◆ WHAT YOU NEED TO DO
Every line of the following records that includes "orange" should be copied.

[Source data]
>>>

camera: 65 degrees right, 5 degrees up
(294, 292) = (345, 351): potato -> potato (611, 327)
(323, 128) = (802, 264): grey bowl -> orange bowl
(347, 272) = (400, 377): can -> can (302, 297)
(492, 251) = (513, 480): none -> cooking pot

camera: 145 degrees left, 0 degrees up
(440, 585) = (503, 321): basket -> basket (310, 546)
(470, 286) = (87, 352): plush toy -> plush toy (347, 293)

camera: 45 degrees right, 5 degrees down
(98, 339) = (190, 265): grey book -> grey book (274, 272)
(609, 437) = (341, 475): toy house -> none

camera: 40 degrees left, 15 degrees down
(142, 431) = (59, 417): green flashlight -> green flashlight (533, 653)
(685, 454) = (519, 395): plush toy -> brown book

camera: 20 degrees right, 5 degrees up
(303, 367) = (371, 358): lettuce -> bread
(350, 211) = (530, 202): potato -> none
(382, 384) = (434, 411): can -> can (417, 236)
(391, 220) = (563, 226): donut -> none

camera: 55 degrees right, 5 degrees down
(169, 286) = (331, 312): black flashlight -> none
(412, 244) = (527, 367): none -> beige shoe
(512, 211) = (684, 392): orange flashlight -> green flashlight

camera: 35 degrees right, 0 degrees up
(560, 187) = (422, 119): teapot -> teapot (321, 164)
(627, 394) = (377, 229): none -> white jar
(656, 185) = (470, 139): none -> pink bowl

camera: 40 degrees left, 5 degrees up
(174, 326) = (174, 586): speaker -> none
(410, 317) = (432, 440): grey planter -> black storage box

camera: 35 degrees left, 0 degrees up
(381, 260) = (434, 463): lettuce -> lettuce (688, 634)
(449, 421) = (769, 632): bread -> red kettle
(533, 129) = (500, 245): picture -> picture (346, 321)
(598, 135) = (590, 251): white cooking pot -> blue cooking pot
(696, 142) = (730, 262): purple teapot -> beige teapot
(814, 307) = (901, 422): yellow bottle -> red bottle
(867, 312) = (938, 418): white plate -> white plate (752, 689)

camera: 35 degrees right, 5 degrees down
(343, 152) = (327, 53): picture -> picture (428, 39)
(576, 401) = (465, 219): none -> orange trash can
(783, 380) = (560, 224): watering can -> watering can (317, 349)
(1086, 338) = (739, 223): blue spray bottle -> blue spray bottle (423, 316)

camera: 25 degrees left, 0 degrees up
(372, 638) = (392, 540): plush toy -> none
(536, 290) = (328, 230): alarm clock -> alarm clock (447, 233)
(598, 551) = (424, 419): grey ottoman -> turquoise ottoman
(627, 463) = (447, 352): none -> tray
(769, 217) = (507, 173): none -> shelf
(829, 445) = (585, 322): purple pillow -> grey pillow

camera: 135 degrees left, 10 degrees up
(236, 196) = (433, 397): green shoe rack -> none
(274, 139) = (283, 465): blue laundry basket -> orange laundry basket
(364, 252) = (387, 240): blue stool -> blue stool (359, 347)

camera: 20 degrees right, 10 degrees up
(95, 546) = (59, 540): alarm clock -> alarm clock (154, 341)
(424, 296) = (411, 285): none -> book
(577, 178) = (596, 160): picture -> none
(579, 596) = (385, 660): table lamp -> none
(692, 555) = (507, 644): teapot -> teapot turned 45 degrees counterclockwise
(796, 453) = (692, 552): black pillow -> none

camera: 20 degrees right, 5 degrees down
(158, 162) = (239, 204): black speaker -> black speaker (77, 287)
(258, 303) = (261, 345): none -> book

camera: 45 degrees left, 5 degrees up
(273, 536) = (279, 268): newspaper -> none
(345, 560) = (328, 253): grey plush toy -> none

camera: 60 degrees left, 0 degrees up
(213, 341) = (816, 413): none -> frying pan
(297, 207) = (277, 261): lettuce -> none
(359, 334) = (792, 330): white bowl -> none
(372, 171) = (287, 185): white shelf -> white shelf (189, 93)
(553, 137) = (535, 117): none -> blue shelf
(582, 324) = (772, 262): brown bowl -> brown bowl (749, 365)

<<<

◆ SOLUTION TO THE PROBLEM
(323, 128) = (802, 264): grey bowl -> orange bowl
(512, 211) = (684, 392): orange flashlight -> green flashlight
(576, 401) = (465, 219): none -> orange trash can
(274, 139) = (283, 465): blue laundry basket -> orange laundry basket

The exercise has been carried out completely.